Under capitalism, man exploits man. Under communism, it's just the opposite. - John Kenneth Galbraith



Beer.

Mortious
Gluttonous Overlard
posted 04-01-2007 02:01:28 AM
This new shredder is my idol. Much better than the old shredder, who was just a bumbling idiot.

Mortious fucked around with this message on 04-01-2007 at 02:01 AM.

Mr. Parcelan
posted 04-01-2007 02:21:38 AM
quote:
How.... Mortious.... uughhhhhh:
This new shredder is my idol. Much better than the old shredder, who was just a bumbling idiot.

It's been a pretty radical change in cartoons to have actually intelligent, if flawed, villains.

As opposed to typical "arrr curse you" villains, like the old Shredder or those douchebags from the 80's cartoons, you've got crazy fuckers like Azula from Avatar. She engineered a coup.

It's also been noted that the more successful shows tend to have progressing storylines where the villains and heroes are occasionally gaining and losing ground throughout the plot. It's pretty cool when you compare it to "Hahaha we foiled those villains again" "NEXT TIME"

Maradon!
posted 04-01-2007 11:54:50 AM
quote:
Peanut butter ass Shaq Mr. Parcelan booooze lime pole over bench lick:
As opposed to typical "arrr curse you" villains, like the old Shredder or those douchebags from the 80's cartoons, you've got crazy fuckers like Azula from Avatar. She engineered a coup.

It's also been noted that the more successful shows tend to have progressing storylines where the villains and heroes are occasionally gaining and losing ground throughout the plot. It's pretty cool when you compare it to "Hahaha we foiled those villains again" "NEXT TIME"


HELLO the original GI Joe series?
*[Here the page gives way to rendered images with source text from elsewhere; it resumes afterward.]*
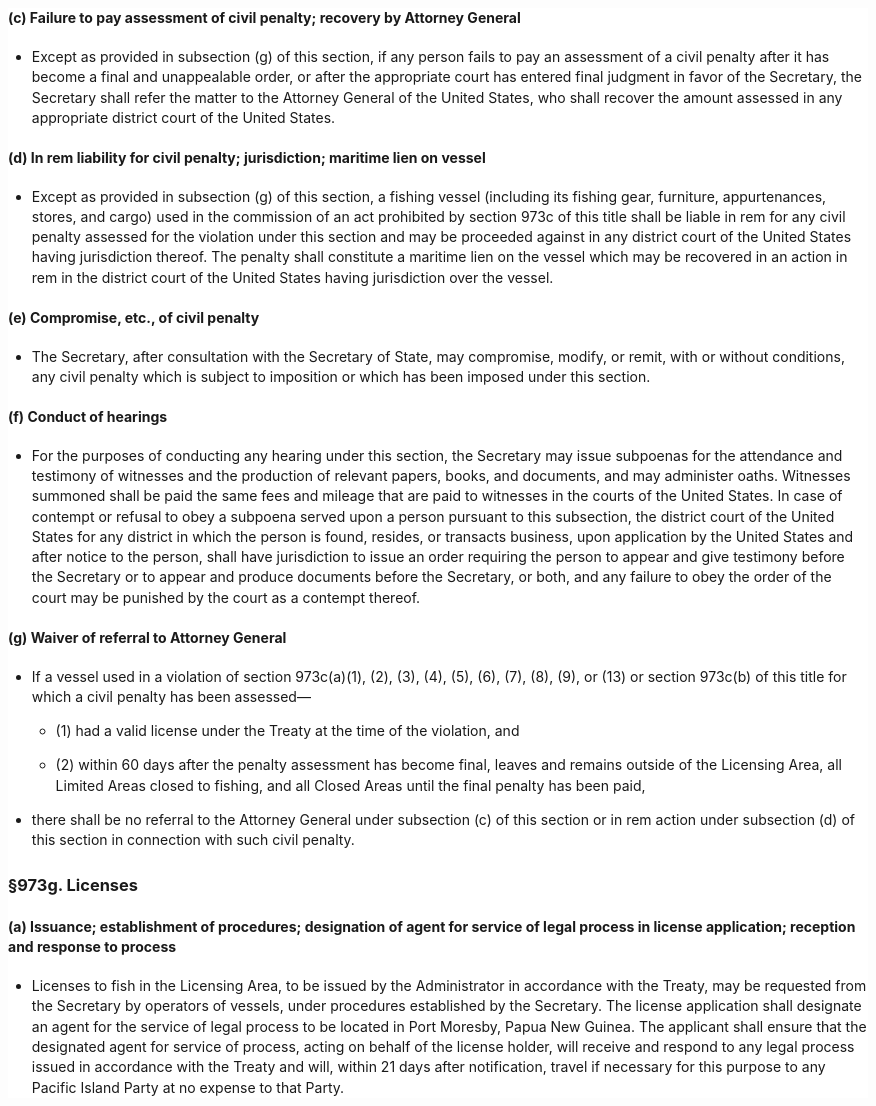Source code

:#### (c) Failure to pay assessment of civil penalty; recovery by Attorney General
* Except as provided in subsection (g) of this section, if any person fails to pay an assessment of a civil penalty after it has become a final and unappealable order, or after the appropriate court has entered final judgment in favor of the Secretary, the Secretary shall refer the matter to the Attorney General of the United States, who shall recover the amount assessed in any appropriate district court of the United States.

#### (d) In rem liability for civil penalty; jurisdiction; maritime lien on vessel
* Except as provided in subsection (g) of this section, a fishing vessel (including its fishing gear, furniture, appurtenances, stores, and cargo) used in the commission of an act prohibited by section 973c of this title shall be liable in rem for any civil penalty assessed for the violation under this section and may be proceeded against in any district court of the United States having jurisdiction thereof. The penalty shall constitute a maritime lien on the vessel which may be recovered in an action in rem in the district court of the United States having jurisdiction over the vessel.

#### (e) Compromise, etc., of civil penalty
* The Secretary, after consultation with the Secretary of State, may compromise, modify, or remit, with or without conditions, any civil penalty which is subject to imposition or which has been imposed under this section.

#### (f) Conduct of hearings
* For the purposes of conducting any hearing under this section, the Secretary may issue subpoenas for the attendance and testimony of witnesses and the production of relevant papers, books, and documents, and may administer oaths. Witnesses summoned shall be paid the same fees and mileage that are paid to witnesses in the courts of the United States. In case of contempt or refusal to obey a subpoena served upon a person pursuant to this subsection, the district court of the United States for any district in which the person is found, resides, or transacts business, upon application by the United States and after notice to the person, shall have jurisdiction to issue an order requiring the person to appear and give testimony before the Secretary or to appear and produce documents before the Secretary, or both, and any failure to obey the order of the court may be punished by the court as a contempt thereof.

#### (g) Waiver of referral to Attorney General
* If a vessel used in a violation of section 973c(a)(1), (2), (3), (4), (5), (6), (7), (8), (9), or (13) or section 973c(b) of this title for which a civil penalty has been assessed—

  * (1) had a valid license under the Treaty at the time of the violation, and

  * (2) within 60 days after the penalty assessment has become final, leaves and remains outside of the Licensing Area, all Limited Areas closed to fishing, and all Closed Areas until the final penalty has been paid,


* there shall be no referral to the Attorney General under subsection (c) of this section or in rem action under subsection (d) of this section in connection with such civil penalty.

### §973g. Licenses
#### (a) Issuance; establishment of procedures; designation of agent for service of legal process in license application; reception and response to process
* Licenses to fish in the Licensing Area, to be issued by the Administrator in accordance with the Treaty, may be requested from the Secretary by operators of vessels, under procedures established by the Secretary. The license application shall designate an agent for the service of legal process to be located in Port Moresby, Papua New Guinea. The applicant shall ensure that the designated agent for service of process, acting on behalf of the license holder, will receive and respond to any legal process issued in accordance with the Treaty and will, within 21 days after notification, travel if necessary for this purpose to any Pacific Island Party at no expense to that Party.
Ghostbusters? That shit was all up on the sophisticated scale.

Karnaj
Road Warrior Queef
posted 04-01-2007 11:58:46 AM
Didn't no one ever die in GI Joe, to the point of characters expressly pointing out that enemy soldiers survived horrific crashes and explosions?
That's the American Dream: to make your life into something you can sell. - Chuck Palahniuk, Haunted

Under capitalism, man exploits man. Under communism, it's just the opposite. - John Kenneth Galbraith



Beer.

Maradon!
posted 04-01-2007 12:01:12 PM
quote:
Over the mountain, in between the ups and downs, I ran into Karnaj who doth quote:
Didn't no one ever die in GI Joe, to the point of characters expressly pointing out that enemy soldiers survived horrific crashes and explosions?
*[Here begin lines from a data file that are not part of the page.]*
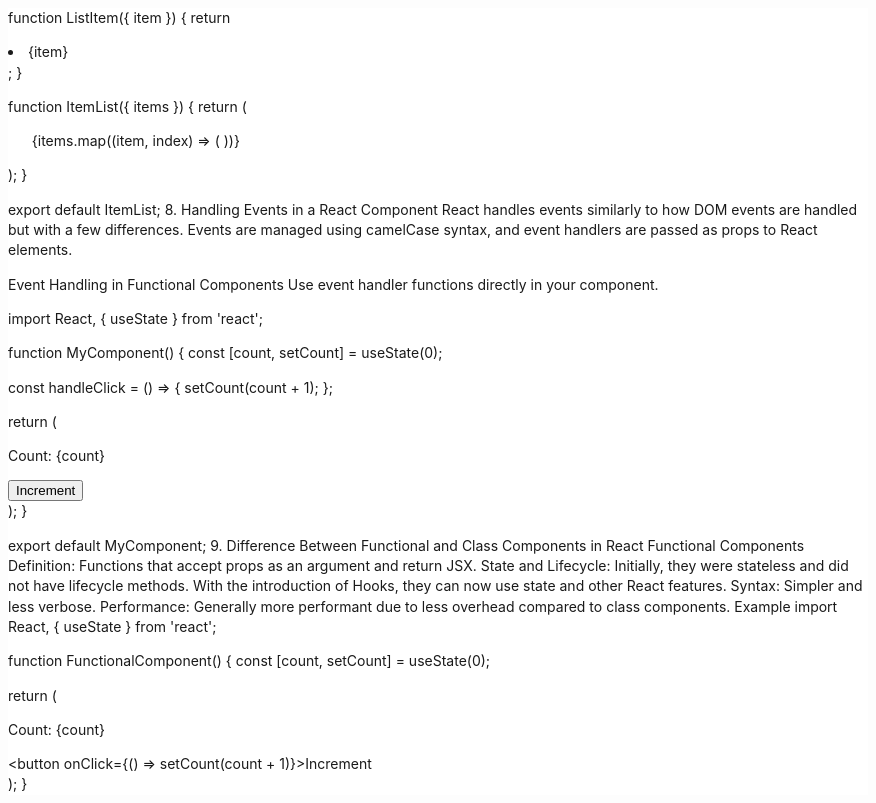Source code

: function ListItem({ item }) {
  return <li>{item}</li>;
}

function ItemList({ items }) {
  return (
    <ul>
      {items.map((item, index) => (
        <ListItem key={index} item={item} />
      ))}
    </ul>
  );
}

export default ItemList;
8. Handling Events in a React Component
React handles events similarly to how DOM events are handled but with a few differences. Events are managed using camelCase syntax, and event handlers are passed as props to React elements.

Event Handling in Functional Components
Use event handler functions directly in your component.

import React, { useState } from 'react';

function MyComponent() {
  const [count, setCount] = useState(0);

  const handleClick = () => {
    setCount(count + 1);
  };

  return (
    <div>
      <p>Count: {count}</p>
      <button onClick={handleClick}>Increment</button>
    </div>
  );
}

export default MyComponent;
9. Difference Between Functional and Class Components in React
Functional Components
Definition: Functions that accept props as an argument and return JSX.
State and Lifecycle: Initially, they were stateless and did not have lifecycle methods. With the introduction of Hooks, they can now use state and other React features.
Syntax: Simpler and less verbose.
Performance: Generally more performant due to less overhead compared to class components.
Example
import React, { useState } from 'react';

function FunctionalComponent() {
  const [count, setCount] = useState(0);

  return (
    <div>
      <p>Count: {count}</p>
      <button onClick={() => setCount(count + 1)}>Increment</button>
    </div>
  );
}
To an extent, yeah, death was limited to major plot points, but I've really not seen much evidence that this has changed.

Also, snakeyes died

Rodent King
Stabbed in the Eye
posted 04-04-2007 10:34:48 AM
I remember a story line from the TMNT comic where Raphael came back to the present from the future, after being shot by a rocket and losing an eye. Kinda took the childish aspect out of the comic when a main character gets shot by a rocket and loses an eye.
My inner child is bigger than my outer adult.
Karnaj
Road Warrior Queef
posted 04-04-2007 10:40:43 AM
It was a tiny rocket, manufactured for the global mice wars.
That's the American Dream: to make your life into something you can sell. - Chuck Palahniuk, Haunted

Under capitalism, man exploits man. Under communism, it's just the opposite. - John Kenneth Galbraith



Beer.

Snoota
Now I am become Death, shatterer of worlds
posted 04-04-2007 06:42:10 PM
quote:
Karnaj was listening to Cher while typing:
Didn't no one ever die in GI Joe, to the point of characters expressly pointing out that enemy soldiers survived horrific crashes and explosions?

Duke was supposed to die in the GI Joe movie when SERPENTOR or whatever his name was threw that snakespear through his chest, but the Hasbro executives pussied out after it had already been made and they added a quick scene talking about him only going into a coma. That was the closest the cartoon came to killing anyone.

People died in the comic book as regularly as any other comic book in the 80s and early 90s. There was one storyline with a full blown war between GI Joe and Cobra over Cobra trying to take over some third world island nation that had a bunch of people dying.